Astronomers have found a brand-new star in the center of a rotating disk of gas and dust, the youngest solar system ever found.
The star, named L1527 IRS, is located over 450 light-years away in the constellation of Taurus, and is only 300,000 years old. By comparison, our sun is 4.6 billion years old.
“This very young object has all the elements of a solar system in the making,” said John Tobin, a scientist from the National Radio Astronomy Observatory (NRAO), in a press release.
“It may be even younger, depending on how fast it accumulated mass in the past.”
Tobin and his colleagues measured the infant star and found that it is about one-fifth the mass of our sun. After it pulls in more material and becomes larger, it will probably reach our sun’s size.
The swirling disk around the star contains enough material for seven Jupiters. The researchers found that the disk is rotating in the right pattern for forming planets.

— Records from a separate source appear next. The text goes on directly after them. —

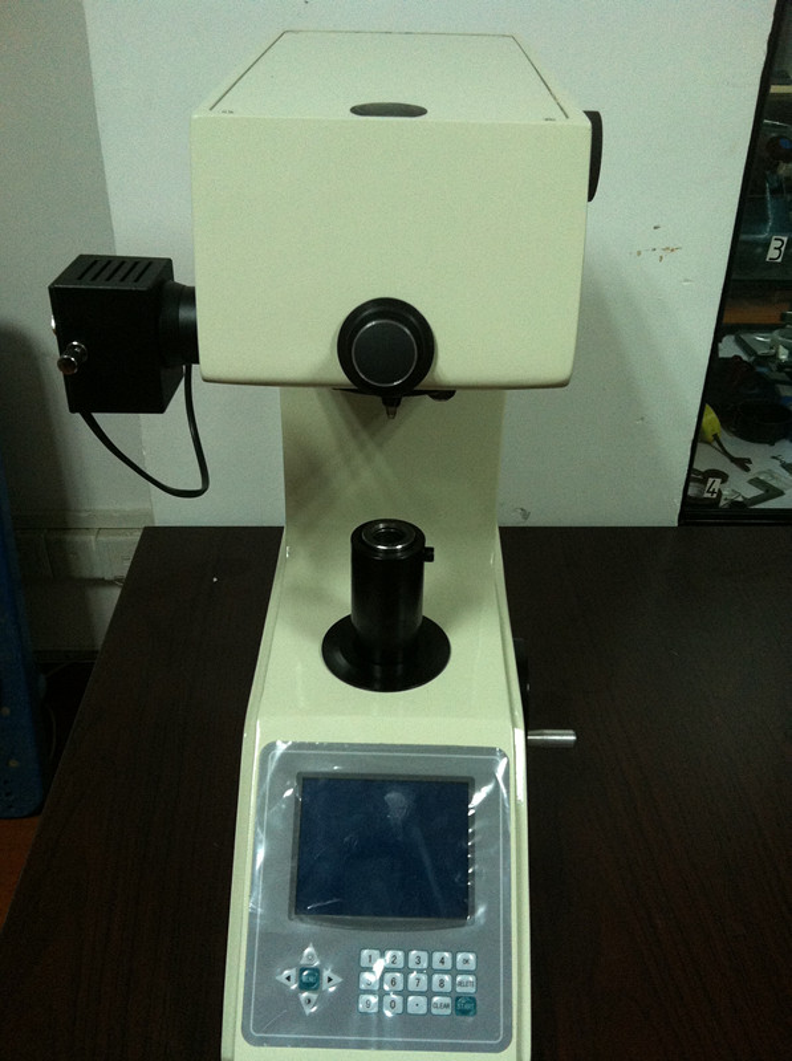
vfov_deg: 52.7
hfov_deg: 40.6
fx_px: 1071
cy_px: 530
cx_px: 396
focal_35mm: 35
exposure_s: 1/17
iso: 200
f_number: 2.8
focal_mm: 3.85
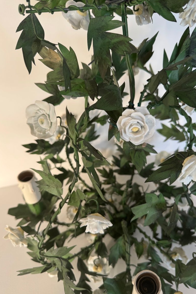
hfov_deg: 49.5
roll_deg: +1.3
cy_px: 153
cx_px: 109
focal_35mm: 26
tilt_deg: -43.8
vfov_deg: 69.4
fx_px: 212
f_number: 1.78
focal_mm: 6.76
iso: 64
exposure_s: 1/147
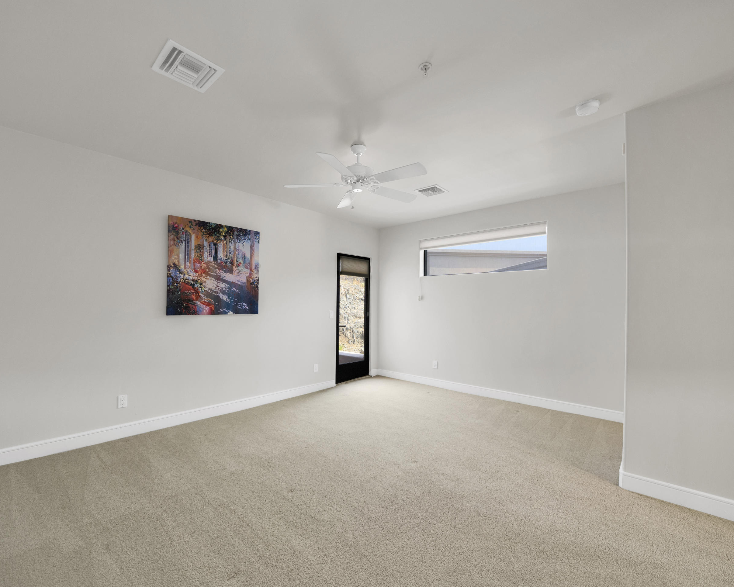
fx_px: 304
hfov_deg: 100.7
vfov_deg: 87.9
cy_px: 304
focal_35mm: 14
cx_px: 358
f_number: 4
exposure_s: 1/15
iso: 250
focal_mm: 12
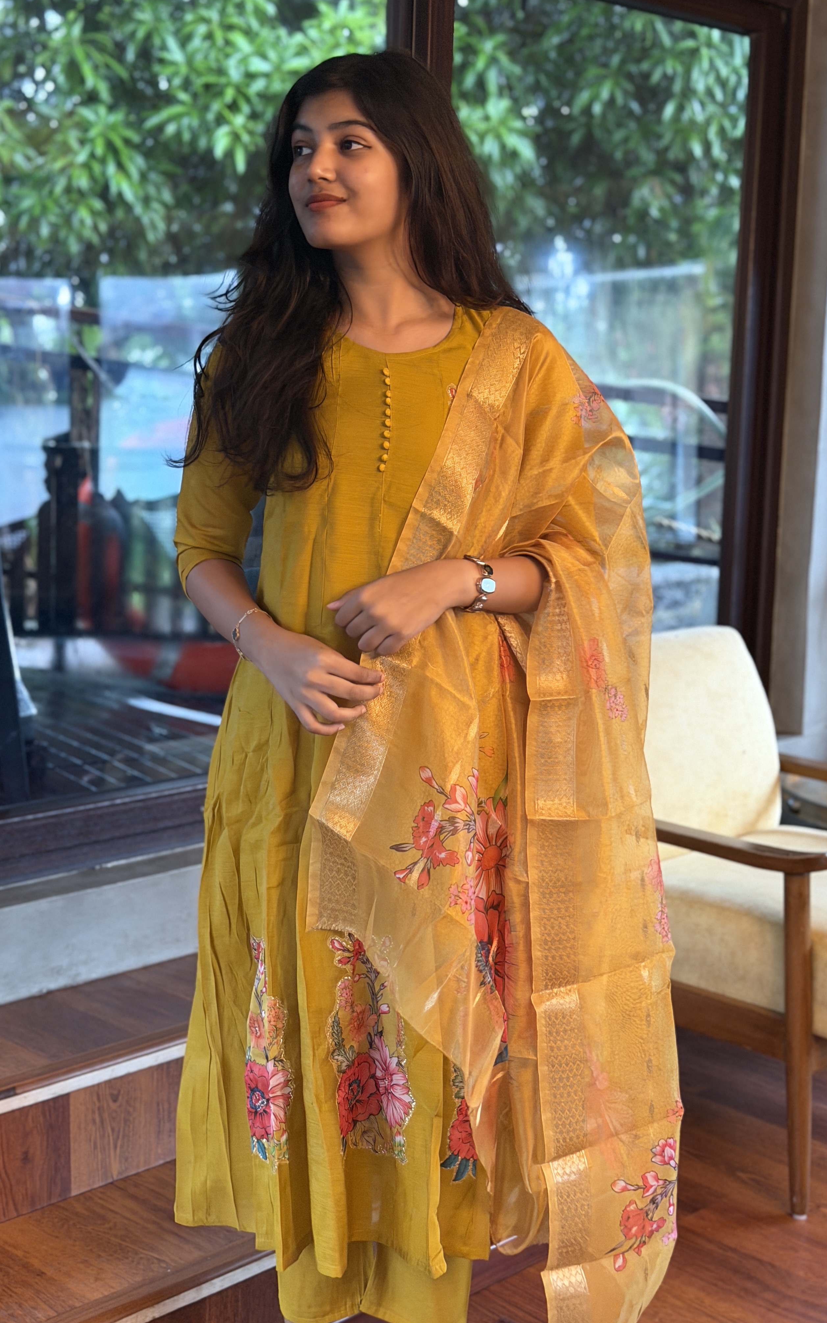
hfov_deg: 25.3
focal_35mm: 51
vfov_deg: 39.6
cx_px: 371
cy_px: 661
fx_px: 1839
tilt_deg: -9.5
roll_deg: -1.8
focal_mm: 6.76
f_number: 1.78
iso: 500
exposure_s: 1/33
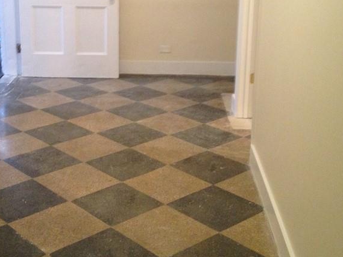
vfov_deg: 23.1
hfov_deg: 30.5
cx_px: 120
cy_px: 75
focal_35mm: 63
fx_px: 624
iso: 250
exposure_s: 1/20
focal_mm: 4.28
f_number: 2.4
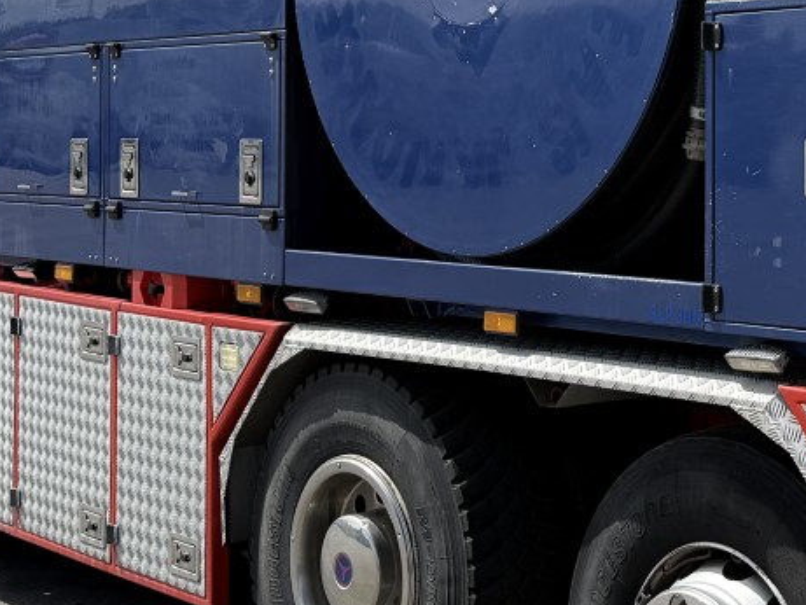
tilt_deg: +1.8
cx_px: 848
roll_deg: -1.5
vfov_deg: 19.5
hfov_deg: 24.5
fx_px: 1747
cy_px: 128
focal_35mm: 75
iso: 100
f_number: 1.78
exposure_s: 1/2611
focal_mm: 6.76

“This is the youngest protostar found thus far to show that characteristic in a surrounding disk,” Tobin said. “In many ways, this system looks much like we think our own solar system looked when it was very young.”
The astronomers will use a new telescope in Chile, the Atacama Large Millimeter/Submillimeter Array (ALMA), to observe the young solar system after the telescope is completed.
“ALMA’s advanced capabilities will allow us to study more such objects at greater distances,” said Tobin.
“With ALMA, we will be able to learn more about how the disks form and how quickly the young stars grow to their full size, and gain a much better understanding of how stars and their planetary systems begin their lives.”
The research was published in the journal Nature in the Dec. 6 issue.